Electric water heaters are sometimes plumbed with piping constructed of two different materials, usually galvanized steel and copper. This can occur when new heaters are installed in homes with older plumbing systems. Joining the two pipes can create a phenomenon known as electrolysis. Electrolysis is a chemical reaction caused by the flow of electrical current between the dissimilar metals, and over time it may cause corrosive damage to the piping. Install a dielectric union to prevent electrolysis.
Things You'll Need
- Pipe sealing tape
- Pipe wrench
- Steel wool
- Propane torch
- Acid-free flux
- Lead-free solder
Wrap a layer of pipe sealing tape over the threads of the galvanized steel water pipe. Wind the tape in a clockwise direction, overlapping each turn approximately 50 percent.
Install the threaded end of the dielectric union onto the galvanized pipe. Turn the union clockwise and tighten with a pipe wrench.
Slide the union nut over the end of the copper pipe with the open threaded end facing out.
Score 2 inches of the end of the copper pipe with steel wool. Clean any existing burrs from the inside of the pipe lip with a reamer.
Install the brass union end onto the copper pipe.

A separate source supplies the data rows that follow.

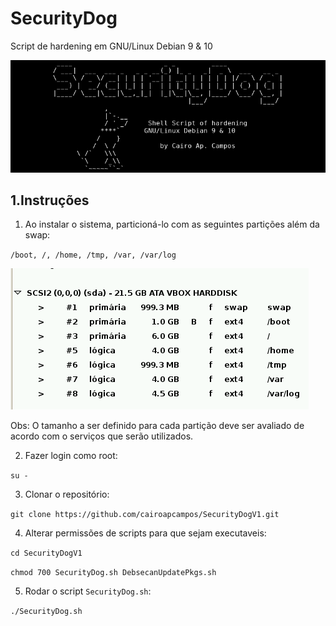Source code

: # SecurityDog
Script de hardening em GNU/Linux Debian 9 & 10

![Initial Screen](https://github.com/cairoapcampos/SecurityDogV1/raw/master/img.png)

## 1.Instruções

1. Ao instalar o sistema, particioná-lo com as seguintes partições além da swap:

`/boot, /, /home, /tmp, /var, /var/log`

![Initial Screen](https://github.com/cairoapcampos/SecurityDogV1/raw/master/img2.png)

Obs: O tamanho a ser definido para cada partição deve ser avaliado de acordo com o serviços que serão utilizados.

2. Fazer login como root:

`su -`

3. Clonar o repositório:

`git clone https://github.com/cairoapcampos/SecurityDogV1.git`

4. Alterar permissões de scripts para que sejam executaveis:

`cd SecurityDogV1`

`chmod 700 SecurityDog.sh DebsecanUpdatePkgs.sh`

5. Rodar o script `SecurityDog.sh`:

`./SecurityDog.sh`
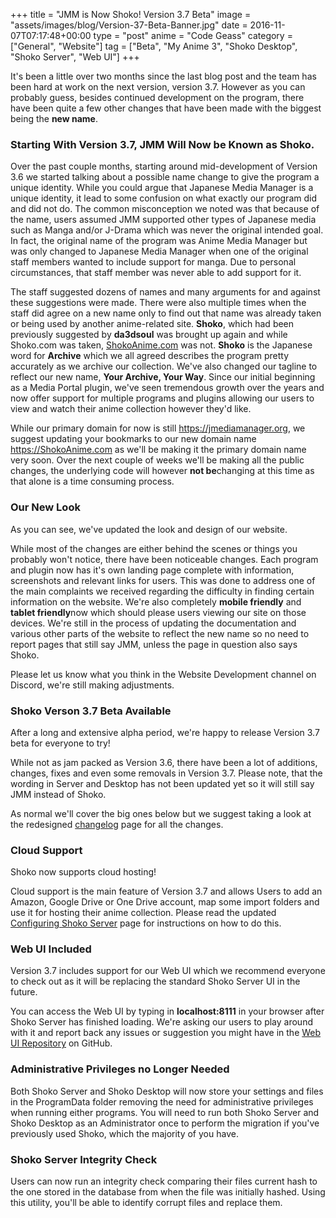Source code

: +++
title = "JMM is Now Shoko! Version 3.7 Beta"
image = "assets/images/blog/Version-37-Beta-Banner.jpg"
date = 2016-11-07T07:17:48+00:00
type = "post"
anime = "Code Geass"
category = ["General", "Website"]
tag = ["Beta", "My Anime 3", "Shoko Desktop", "Shoko Server", "Web UI"]
+++

It's been a little over two months since the last blog post and the team has been hard at work on the next version, version 3.7. However as you can probably guess, besides continued development on the program, there have been quite a few other changes that have been made with the biggest being the **new name**.

### Starting With Version 3.7, JMM Will Now be Known as Shoko.

Over the past couple months, starting around mid-development of Version 3.6 we started talking about a possible name change to give the program a unique identity. While you could argue that Japanese Media Manager is a unique identity, it lead to some confusion on what exactly our program did and did not do. The common misconception we noted was that because of the name, users assumed JMM supported other types of Japanese media such as Manga and/or J-Drama which was never the original intended goal. In fact, the original name of the program was Anime Media Manager but was only changed to Japanese Media Manager when one of the original staff members wanted to include support for manga. Due to personal circumstances, that staff member was never able to add support for it.

The staff suggested dozens of names and many arguments for and against these suggestions were made. There were also multiple times when the staff did agree on a new name only to find out that name was already taken or being used by another anime-related site. **Shoko**, which had been previously suggested by **da3dsoul** was brought up again and while Shoko.com was taken, [ShokoAnime.com](https://ShokoAnime.com) was not. **Shoko** is the Japanese word for **Archive** which we all agreed describes the program pretty accurately as we archive our collection. We've also changed our tagline to reflect our new name, **Your Archive, Your Way**. Since our initial beginning as a Media Portal plugin, we've seen tremendous growth over the years and now offer support for multiple programs and plugins allowing our users to view and watch their anime collection however they'd like.

While our primary domain for now is still <https://jmediamanager.org>, we suggest updating your bookmarks to our new domain name <https://ShokoAnime.com> as we'll be making it the primary domain name very soon. Over the next couple of weeks we'll be making all the public changes, the underlying code will however **not be**changing at this time as that alone is a time consuming process.

### Our New Look

As you can see, we've updated the look and design of our website.

While most of the changes are either behind the scenes or things you probably won't notice, there have been noticeable changes. Each program and plugin now has it's own landing page complete with information, screenshots and relevant links for users. This was done to address one of the main complaints we received regarding the difficulty in finding certain information on the website. We're also completely **mobile friendly** and **tablet friendly**now which should please users viewing our site on those devices. We're still in the process of updating the documentation and various other parts of the website to reflect the new name so no need to report pages that still say JMM, unless the page in question also says Shoko.

Please let us know what you think in the Website Development channel on Discord, we're still making adjustments.

### Shoko Verson 3.7 Beta Available

After a long and extensive alpha period, we're happy to release Version 3.7 beta for everyone to try!

While not as jam packed as Version 3.6, there have been a lot of additions, changes, fixes and even some removals in Version 3.7. Please note, that the wording in Server and Desktop has not been updated yet so it will still say JMM instead of Shoko.

As normal we'll cover the big ones below but we suggest taking a look at the redesigned [changelog](https://docs.shokoanime.com/changelog) page for all the changes.

### Cloud Support

Shoko now supports cloud hosting!

Cloud support is the main feature of Version 3.7 and allows Users to add an Amazon, Google Drive or One Drive account, map some import folders and use it for hosting their anime collection. Please read the updated [Configuring Shoko Server](https://docs.shokoanime.com/server/config.html) page for instructions on how to do this.

### Web UI Included

Version 3.7 includes support for our Web UI which we recommend everyone to check out as it will be replacing the standard Shoko Server UI in the future.

You can access the Web UI by typing in **localhost:8111** in your browser after Shoko Server has finished loading. We're asking our users to play around with it and report back any issues or suggestion you might have in the [Web UI Repository](https://github.com/ShokoAnime/ShokoServer-WebUI) on GitHub.

### Administrative Privileges no Longer Needed

Both Shoko Server and Shoko Desktop will now store your settings and files in the ProgramData folder removing the need for administrative privileges when running either programs. You will need to run both Shoko Server and Shoko Desktop as an Administrator once to perform the migration if you've previously used Shoko, which the majority of you have.

### Shoko Server Integrity Check

Users can now run an integrity check comparing their files current hash to the one stored in the database from when the file was initially hashed. Using this utility, you'll be able to identify corrupt files and replace them.
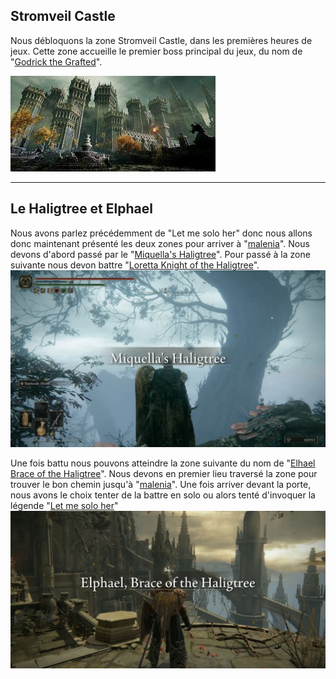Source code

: ## Stromveil Castle
Nous débloquons la zone Stromveil Castle, dans les premières heures de jeux. Cette zone accueille le premier boss principal du jeux, du nom de "[Godrick the Grafted](https://eldenring.wiki.fextralife.com/Godrick+the+Grafted)".

![alt text](https://github.com/Willthore/elden-aix/blob/main/storm.jpg)

---

## Le Haligtree et Elphael
Nous avons parlez précédemment de "Let me solo her" donc nous allons donc maintenant présenté les deux zones pour arriver à "[malenia](https://www.actugaming.net/guide-malenia-elden-ring-491750/)". Nous devons d'abord passé par le "[Miquella's Haligtree](https://eldenring.wiki.fextralife.com/Miquella's+Haligtree)". Pour passé à la zone suivante nous devon battre "[Loretta Knight of the Haligtree](https://eldenring.wiki.fextralife.com/Loretta,+Knight+of+the+Haligtree)".
![alt text](https://github.com/Willthore/elden-aix/blob/main/haligtree.webp)

Une fois battu nous pouvons atteindre la zone suivante du nom de "[Elhael Brace of the Haligtree](https://eldenring.wiki.fextralife.com/Elphael+Brace+of+the+Haligtree)". Nous devons en premier lieu traversé la zone pour trouver le bon chemin jusqu'à "[malenia](https://www.actugaming.net/guide-malenia-elden-ring-491750/)". Une fois arriver devant la porte, nous avons le choix tenter de la battre en solo ou alors tenté d'invoquer la légende "[Let me solo her](https://www.lemonde.fr/pixels/article/2022/04/19/let-me-solo-her-dans-elden-ring-l-extravagante-histoire-du-heros-a-la-tete-de-soupiere_6122824_4408996.html)"
![alt text](https://github.com/Willthore/elden-aix/blob/main/elphael.webp)
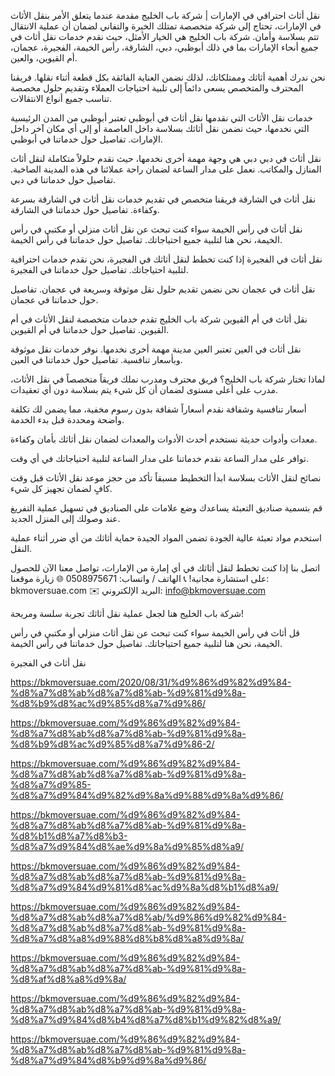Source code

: نقل أثاث احترافي في الإمارات | شركة باب الخليج
مقدمة
عندما يتعلق الأمر بنقل الأثاث في الإمارات، تحتاج إلى شركة متخصصة تمتلك الخبرة والتفاني لضمان أن عملية الانتقال تتم بسلاسة وأمان. شركة باب الخليج هي الخيار الأمثل، حيث نقدم خدمات نقل أثاث في جميع أنحاء الإمارات بما في ذلك أبوظبي، دبي، الشارقة، رأس الخيمة، الفجيرة، عجمان، أم القيوين، والعين.

نحن ندرك أهمية أثاثك وممتلكاتك، لذلك نضمن العناية الفائقة بكل قطعة أثناء نقلها. فريقنا المحترف والمتخصص يسعى دائماً إلى تلبية احتياجات العملاء وتقديم حلول مخصصة تناسب جميع أنواع الانتقالات.

خدمات نقل الأثاث التي نقدمها
نقل أثاث في أبوظبي
تعتبر أبوظبي من المدن الرئيسية التي نخدمها، حيث نضمن نقل أثاثك بسلاسة داخل العاصمة أو إلى أي مكان آخر داخل الإمارات. تفاصيل حول خدماتنا في أبوظبي.

نقل أثاث في دبي
دبي هي وجهة مهمة أخرى نخدمها، حيث نقدم حلولاً متكاملة لنقل أثاث المنازل والمكاتب. نعمل على مدار الساعة لضمان راحة عملائنا في هذه المدينة الصاخبة. تفاصيل حول خدماتنا في دبي.

نقل أثاث في الشارقة
فريقنا متخصص في تقديم خدمات نقل أثاث في الشارقة بسرعة وكفاءة. تفاصيل حول خدماتنا في الشارقة.

نقل أثاث في رأس الخيمة
سواء كنت تبحث عن نقل أثاث منزلي أو مكتبي في رأس الخيمة، نحن هنا لتلبية جميع احتياجاتك. تفاصيل حول خدماتنا في رأس الخيمة.

نقل أثاث في الفجيرة
إذا كنت تخطط لنقل أثاثك في الفجيرة، نحن نقدم خدمات احترافية لتلبية احتياجاتك. تفاصيل حول خدماتنا في الفجيرة.

نقل أثاث في عجمان
نحن نضمن تقديم حلول نقل موثوقة وسريعة في عجمان. تفاصيل حول خدماتنا في عجمان.

نقل أثاث في أم القيوين
شركة باب الخليج تقدم خدمات متخصصة لنقل الأثاث في أم القيوين. تفاصيل حول خدماتنا في أم القيوين.

نقل أثاث في العين
تعتبر العين مدينة مهمة أخرى نخدمها. نوفر خدمات نقل موثوقة وبأسعار تنافسية. تفاصيل حول خدماتنا في العين.

لماذا تختار شركة باب الخليج؟
فريق محترف ومدرب
نملك فريقاً متخصصاً في نقل الأثاث، مدرب على أعلى مستوى لضمان أن كل شيء يتم بسلاسة دون أي تعقيدات.

أسعار تنافسية وشفافة
نقدم أسعاراً شفافة بدون رسوم مخفية، مما يضمن لك تكلفة واضحة ومحددة قبل بدء الخدمة.

معدات وأدوات حديثة
نستخدم أحدث الأدوات والمعدات لضمان نقل أثاثك بأمان وكفاءة.

توافر على مدار الساعة
نقدم خدماتنا على مدار الساعة لتلبية احتياجاتك في أي وقت.

نصائح لنقل الأثاث بسلاسة
ابدأ التخطيط مسبقاً
تأكد من حجز موعد نقل الأثاث قبل وقت كافٍ لضمان تجهيز كل شيء.

قم بتسمية صناديق التعبئة
يساعدك وضع علامات على الصناديق في تسهيل عملية التفريغ عند وصولك إلى المنزل الجديد.

استخدم مواد تعبئة عالية الجودة
تضمن المواد الجيدة حماية أثاثك من أي ضرر أثناء عملية النقل.

اتصل بنا
إذا كنت تخطط لنقل أثاثك في أي إمارة من الإمارات، تواصل معنا الآن للحصول على استشارة مجانية!
📞 الهاتف / واتساب: 0508975671
🌐 زيارة موقعنا: bkmoversuae.com
✉️ البريد الإلكتروني: info@bkmoversuae.com

شركة باب الخليج هنا لجعل عملية نقل أثاثك تجربة سلسة ومريحة!

قل أثاث في رأس الخيمة
سواء كنت تبحث عن نقل أثاث منزلي أو مكتبي في رأس الخيمة، نحن هنا لتلبية جميع احتياجاتك. تفاصيل حول خدماتنا في رأس الخيمة.

نقل أثاث في الفجيرة




https://bkmoversuae.com/2020/08/31/%d9%86%d9%82%d9%84-%d8%a7%d8%ab%d8%a7%d8%ab-%d9%81%d9%8a-%d8%b9%d8%ac%d9%85%d8%a7%d9%86/



https://bkmoversuae.com/%d9%86%d9%82%d9%84-%d8%a7%d8%ab%d8%a7%d8%ab-%d9%81%d9%8a-%d8%b9%d8%ac%d9%85%d8%a7%d9%86-2/



https://bkmoversuae.com/%d9%86%d9%82%d9%84-%d8%a7%d8%ab%d8%a7%d8%ab-%d9%81%d9%8a-%d8%a7%d9%85-%d8%a7%d9%84%d9%82%d9%8a%d9%88%d9%8a%d9%86/


https://bkmoversuae.com/%d9%86%d9%82%d9%84-%d8%a7%d8%ab%d8%a7%d8%ab-%d9%81%d9%8a-%d8%b1%d8%a7%d8%b3-%d8%a7%d9%84%d8%ae%d9%8a%d9%85%d8%a9/

https://bkmoversuae.com/%d9%86%d9%82%d9%84-%d8%a7%d8%ab%d8%a7%d8%ab-%d9%81%d9%8a-%d8%a7%d9%84%d9%81%d8%ac%d9%8a%d8%b1%d8%a9/

https://bkmoversuae.com/%d9%86%d9%82%d9%84-%d8%a7%d8%ab%d8%a7%d8%ab/%d9%86%d9%82%d9%84-%d8%a7%d8%ab%d8%a7%d8%ab-%d9%81%d9%8a-%d8%a7%d8%a8%d9%88%d8%b8%d8%a8%d9%8a/

https://bkmoversuae.com/%d9%86%d9%82%d9%84-%d8%a7%d8%ab%d8%a7%d8%ab-%d9%81%d9%8a-%d8%af%d8%a8%d9%8a/


https://bkmoversuae.com/%d9%86%d9%82%d9%84-%d8%a7%d8%ab%d8%a7%d8%ab-%d9%81%d9%8a-%d8%a7%d9%84%d8%b4%d8%a7%d8%b1%d9%82%d8%a9/


https://bkmoversuae.com/%d9%86%d9%82%d9%84-%d8%a7%d8%ab%d8%a7%d8%ab-%d9%81%d9%8a-%d8%a7%d9%84%d8%b9%d9%8a%d9%86/









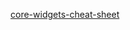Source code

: [core-widgets-cheat-sheet](https://drive.google.com/file/d/18ooM1K9vnSJXdrRK1Mwf64U_LCXrVbwV/view?usp=sharing)
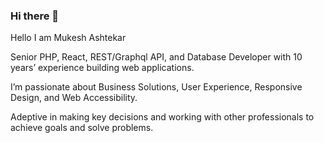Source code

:### Hi there 👋
Hello I am Mukesh Ashtekar

Senior PHP, React, REST/Graphql API, and Database Developer with 10 years’ experience building web applications. 

I’m passionate about Business Solutions, User Experience, Responsive Design, and Web Accessibility.

Adeptive in making key decisions and working with other professionals to achieve goals and solve problems.

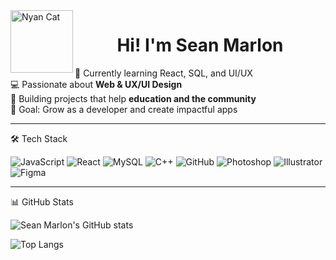 
<!-- Nyan Cat GIF (flying on rainbow) -->
<img align="left" alt="Nyan Cat" width="100" src="https://media.giphy.com/media/sIIhZliB2McAo/giphy.gif">
<h1 align="center">Hi! I'm Sean Marlon </h1>

🌱 Currently learning React, SQL, and UI/UX <br/>
💻 Passionate about <strong>Web & UX/UI Design</strong> <br/>
📱 Building projects that help <strong>education and the community</strong> <br/>
🎯 Goal: Grow as a developer and create impactful apps

---

🛠️ Tech Stack  

![JavaScript](https://img.shields.io/badge/-JavaScript-F7DF1E?logo=javascript&logoColor=000&style=flat)
![React](https://img.shields.io/badge/-React-61DAFB?logo=react&logoColor=000&style=flat)
![MySQL](https://img.shields.io/badge/-MySQL-4479A1?logo=mysql&logoColor=fff&style=flat)
![C++](https://img.shields.io/badge/-C++-00599C?logo=c%2B%2B&logoColor=fff&style=flat)
![GitHub](https://img.shields.io/badge/-GitHub-181717?logo=github&logoColor=fff&style=flat)
![Photoshop](https://img.shields.io/badge/-Photoshop-31A8FF?logo=adobe-photoshop&logoColor=fff&style=flat)
![Illustrator](https://img.shields.io/badge/-Illustrator-FF9A00?logo=adobe-illustrator&logoColor=fff&style=flat)
![Figma](https://img.shields.io/badge/-Figma-F24E1E?logo=figma&logoColor=fff&style=flat)

---

📊 GitHub Stats  

![Sean Marlon's GitHub stats](https://github-readme-stats.vercel.app/api?username=seanmarlon903&show_icons=true&theme=tokyonight)  

![Top Langs](https://github-readme-stats.vercel.app/api/top-langs/?username=seanmarlon903&layout=compact&theme=tokyonight)
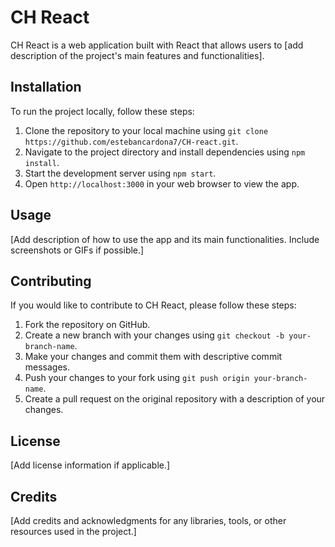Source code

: # CH React

CH React is a web application built with React that allows users to [add description of the project's main features and functionalities].

## Installation

To run the project locally, follow these steps:

1. Clone the repository to your local machine using `git clone https://github.com/estebancardona7/CH-react.git`.
2. Navigate to the project directory and install dependencies using `npm install`.
3. Start the development server using `npm start`.
4. Open `http://localhost:3000` in your web browser to view the app.

## Usage

[Add description of how to use the app and its main functionalities. Include screenshots or GIFs if possible.]

## Contributing

If you would like to contribute to CH React, please follow these steps:

1. Fork the repository on GitHub.
2. Create a new branch with your changes using `git checkout -b your-branch-name`.
3. Make your changes and commit them with descriptive commit messages.
4. Push your changes to your fork using `git push origin your-branch-name`.
5. Create a pull request on the original repository with a description of your changes.

## License

[Add license information if applicable.]

## Credits

[Add credits and acknowledgments for any libraries, tools, or other resources used in the project.]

Be sure that the pipe is fully seated inside the brass end.
Sweat-solder the brass end to the copper pipe using a propane torch, acid-free flux and lead-free solder. Allow the pipe to cool.
Install the plastic insulator over the brass end of the union. Slide the union nut forward and turn it clockwise over the threaded union end on the galvanized steel pipe. Tighten using the pipe wrench.
Tips & Warnings
- Wear safety glasses when soldering and be sure to work in a well-ventilated space.